• [HOW TO COMPLETE THIS TASK]
The reply should hold every record, copied exactly, and none of the pictures.

Dataset entries:
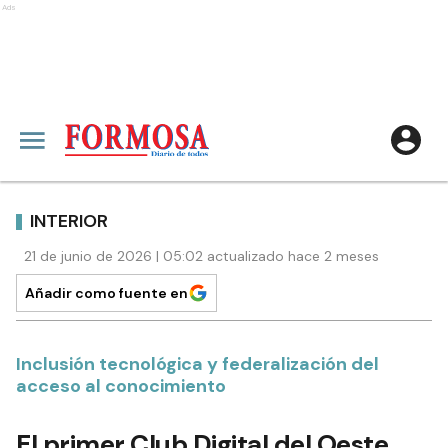
Ads
INTERIOR
21 de junio de 2026 | 05:02 actualizado hace 2 meses
Añadir como fuente en
Inclusión tecnológica y federalización del
acceso al conocimiento
El primer Club Digital del Oeste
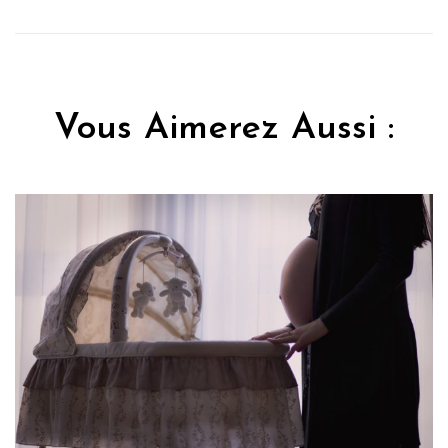
Vous Aimerez Aussi :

• [WRITTEN REPLY]
Ads
INTERIOR
21 de junio de 2026 | 05:02 actualizado hace 2 meses
Añadir como fuente en
Inclusión tecnológica y federalización del
acceso al conocimiento
El primer Club Digital del Oeste
Vous Aimerez Aussi :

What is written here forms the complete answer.